▶ **Texto de origen**:
+===+
Tras el anonimato requerido por el remitente y respetado por mí, recibo esta semblanza sacerdotal:
"En una pequeña diócesis española hubo un cura a primeros del siglo XX, quien fue ordenado cuando cumplió los 25 años de su edad. Era un hombre cuerdo, sensato, sensible, amable y entregado a su misión pastoral entre todos sus feligreses.
Comenzó en una parroquia de veinte vecinos; lo traladaron a otra localidad con 500 almas; y cuando, estalló la Guerra de Liberación, le habían dado el nombramiento de una parroquia de dos mil personas.
Allí, precisamente, fue donde los miembros de las izquierdas más hostiles y enemigas de nuestro Señor, los que tomaron a este santo sacerdote, cuyo nombre y apellidos omito adrede, lo encerraron en una cárcel improvisada, lo molieron a palos, le tuvieron sin comer, y sin beber agua, en el doloroso verano bélico. El pobre aguantó y con la ayuda del Señor y de su Madre María a quien siempre se encomendaba con el rezo del Santo Rosario, pudo resistir, hasta que a primeros de octubre las tropas nacionales entraron en el pueblo.
Al santo cura lo encontraron tirado en el suelo como un trapo viejo, metido dentro de una espuerta de esparto, llena de sus propias inmundicias humanas.
Tras pasar las revisiones médicas preceptivas, encontraron que había perdido su cordura, victima de los desafueros que le habían inferido.
Fue ingresado en el manicomio provincial, donde ya no sabía si era sacerdote, desconocía su filiación, ignoraba sus estudios. Solamente vivió hasta su muerte agarrado a un crucifijo, y con un gotero inyectado por donde tomaba la alimentación que la medicina le recetaba.
Sentado en su sillón de ruedas, lo encontraron muerto un 15 de agosto, fiesta de la Asunción de la Virgen a los cielos.
La Madre tomó a este buen cura y lo llevó consigo a los cielos. Descanse en paz este mártir de nuestra Cruzada, aunque murió fuera del tiempo bélico."
+===+
▶ **Listado proporcionado**:
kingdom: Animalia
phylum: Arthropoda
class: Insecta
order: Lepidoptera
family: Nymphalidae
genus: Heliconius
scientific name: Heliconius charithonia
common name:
+===+
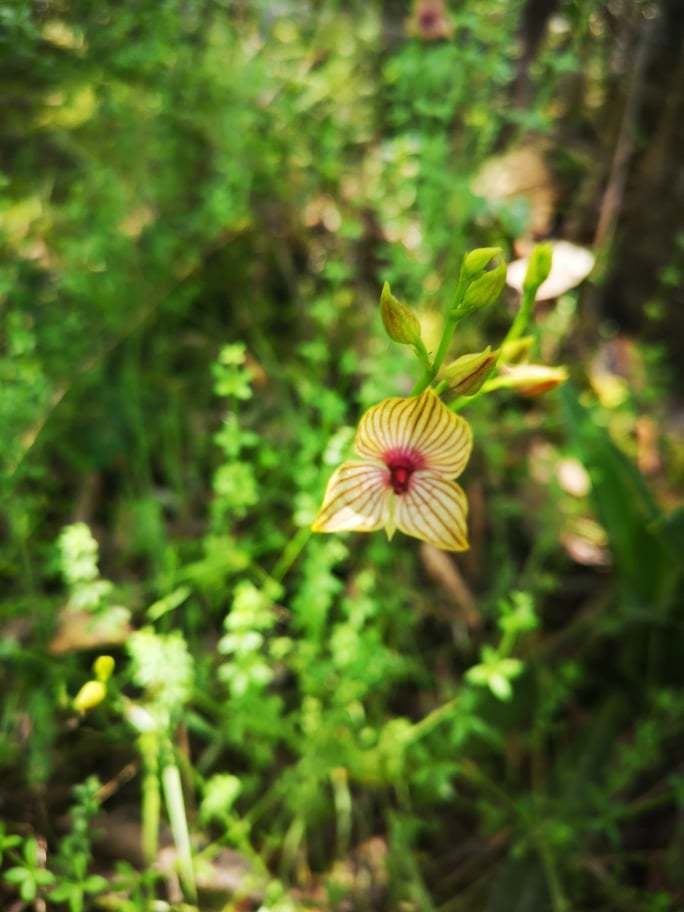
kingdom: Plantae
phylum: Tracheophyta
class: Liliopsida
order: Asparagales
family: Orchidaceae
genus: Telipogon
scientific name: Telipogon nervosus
+===+
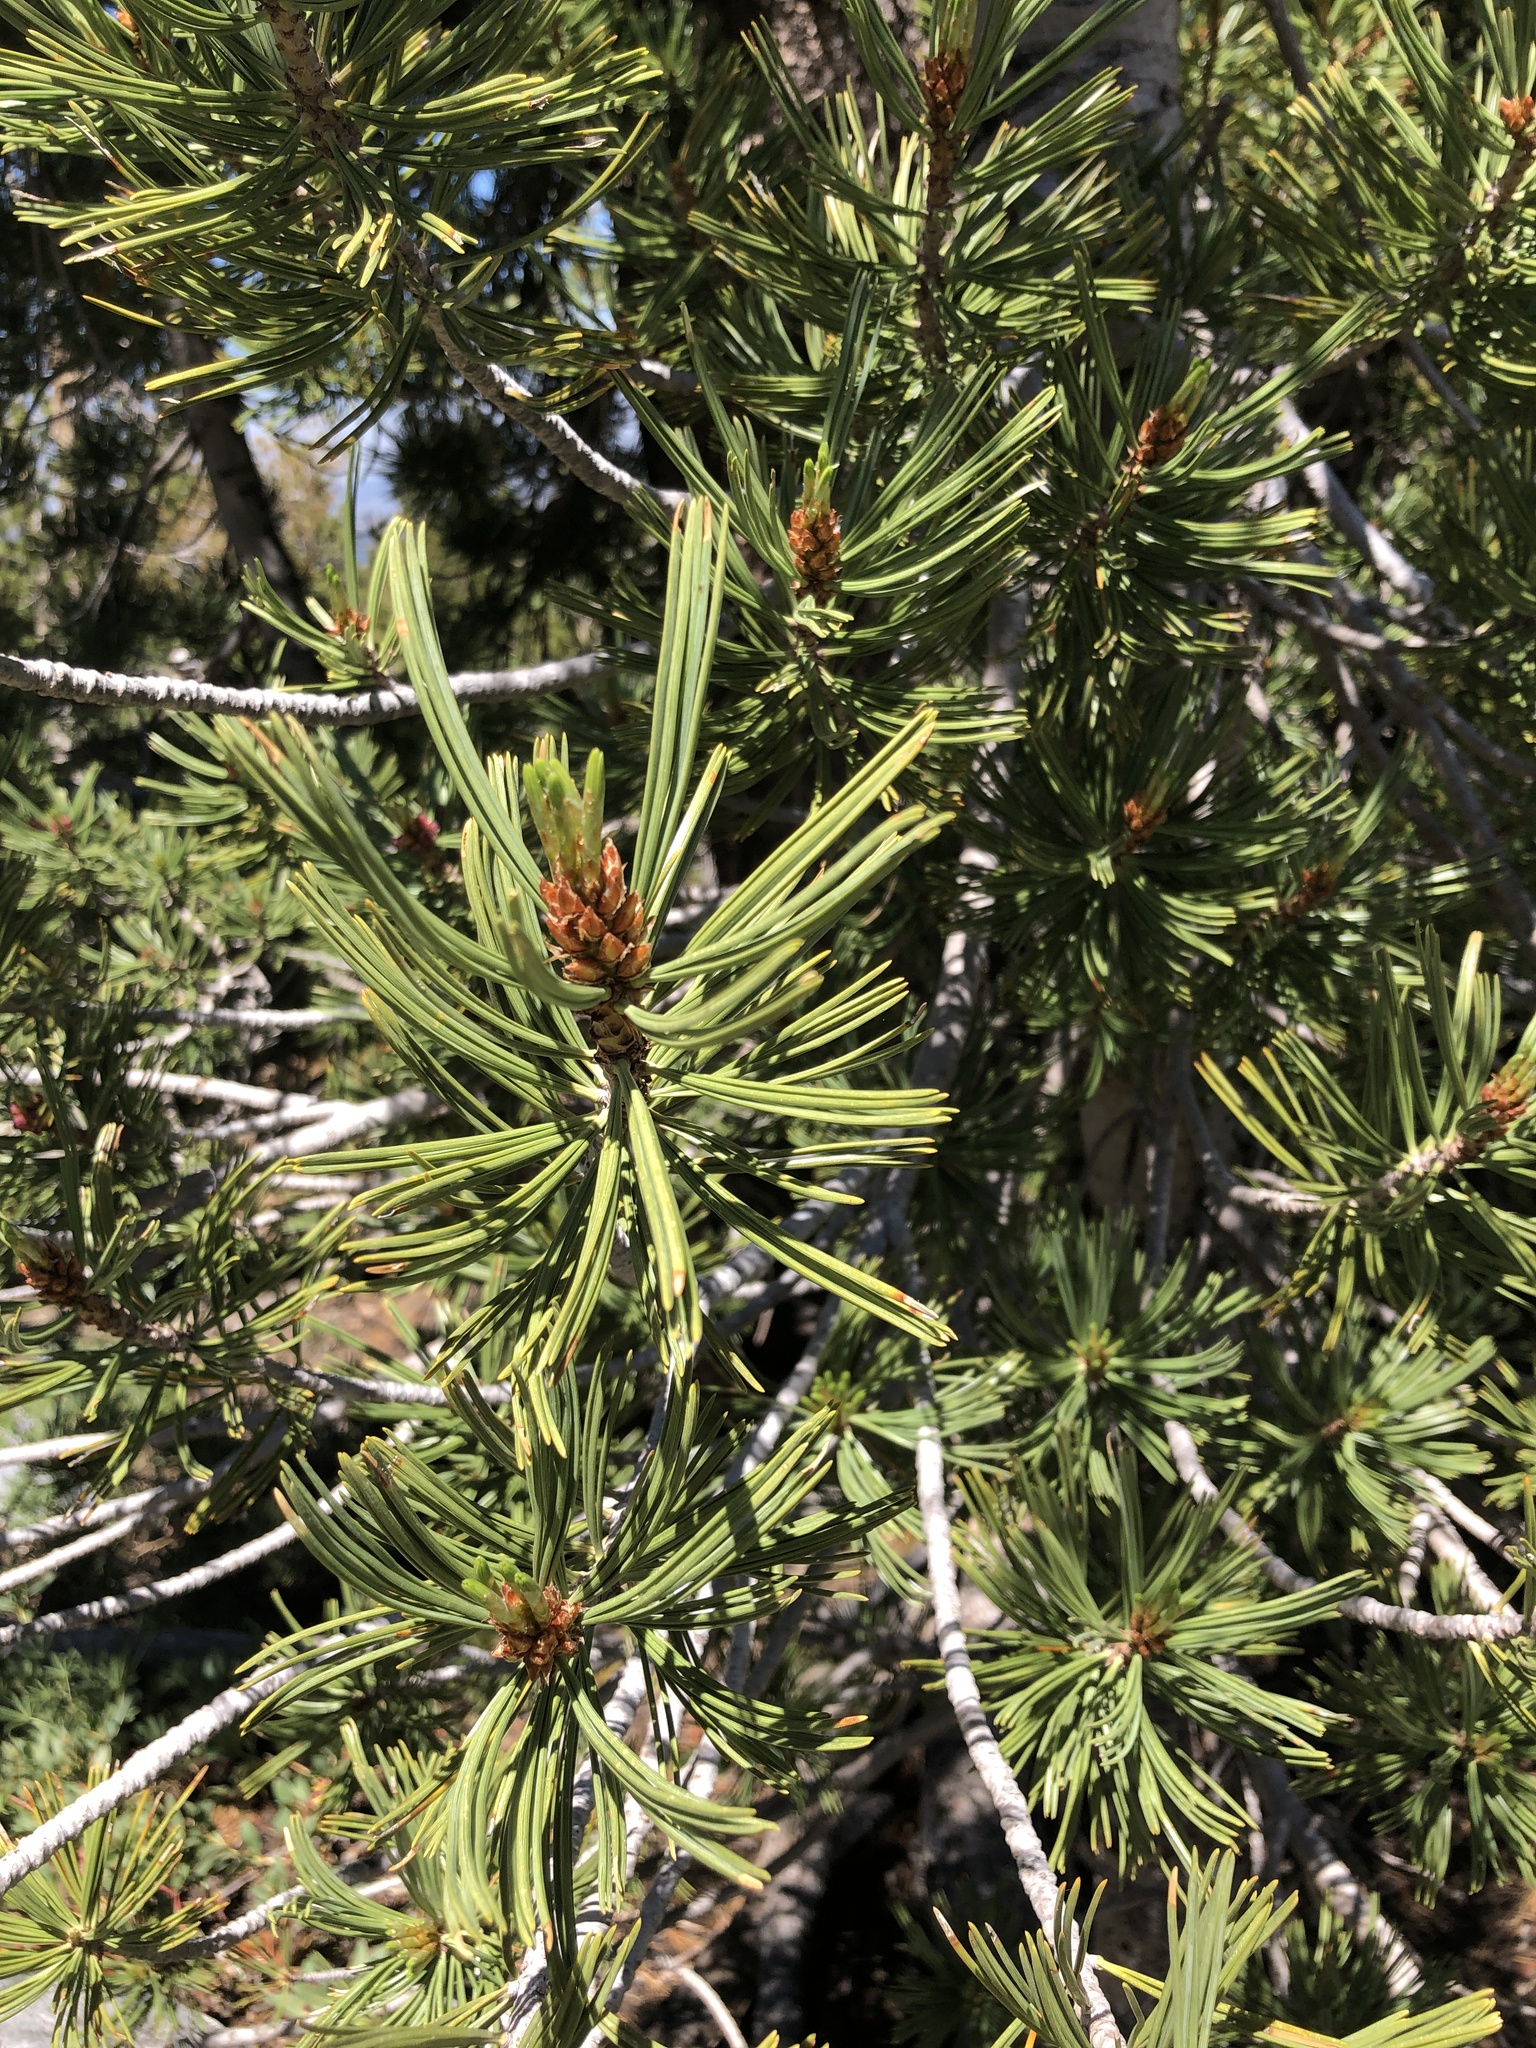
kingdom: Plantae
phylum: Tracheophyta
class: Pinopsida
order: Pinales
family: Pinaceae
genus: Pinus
+===+
▶ **Tareas por realizar**:
A: Transcribe del texto de origen el fragmento que va desde "Comenzó en una" hasta "en el pueblo.", ambos incluidos.
B: Según el texto de origen, ¿qué día encontraron muerto al cura en su sillón de ruedas?
El listado no tiene ningún papel en esto.

▶ **Lista de respuestas**:
A:
Comenzó en una parroquia de veinte vecinos; lo traladaron a otra localidad con 500 almas; y cuando, estalló la Guerra de Liberación, le habían dado el nombramiento de una parroquia de dos mil personas.
Allí, precisamente, fue donde los miembros de las izquierdas más hostiles y enemigas de nuestro Señor, los que tomaron a este santo sacerdote, cuyo nombre y apellidos omito adrede, lo encerraron en una cárcel improvisada, lo molieron a palos, le tuvieron sin comer, y sin beber agua, en el doloroso verano bélico. El pobre aguantó y con la ayuda del Señor y de su Madre María a quien siempre se encomendaba con el rezo del Santo Rosario, pudo resistir, hasta que a primeros de octubre las tropas nacionales entraron en el pueblo.

B: Un 15 de agosto, fiesta de la Asunción de la Virgen a los cielos.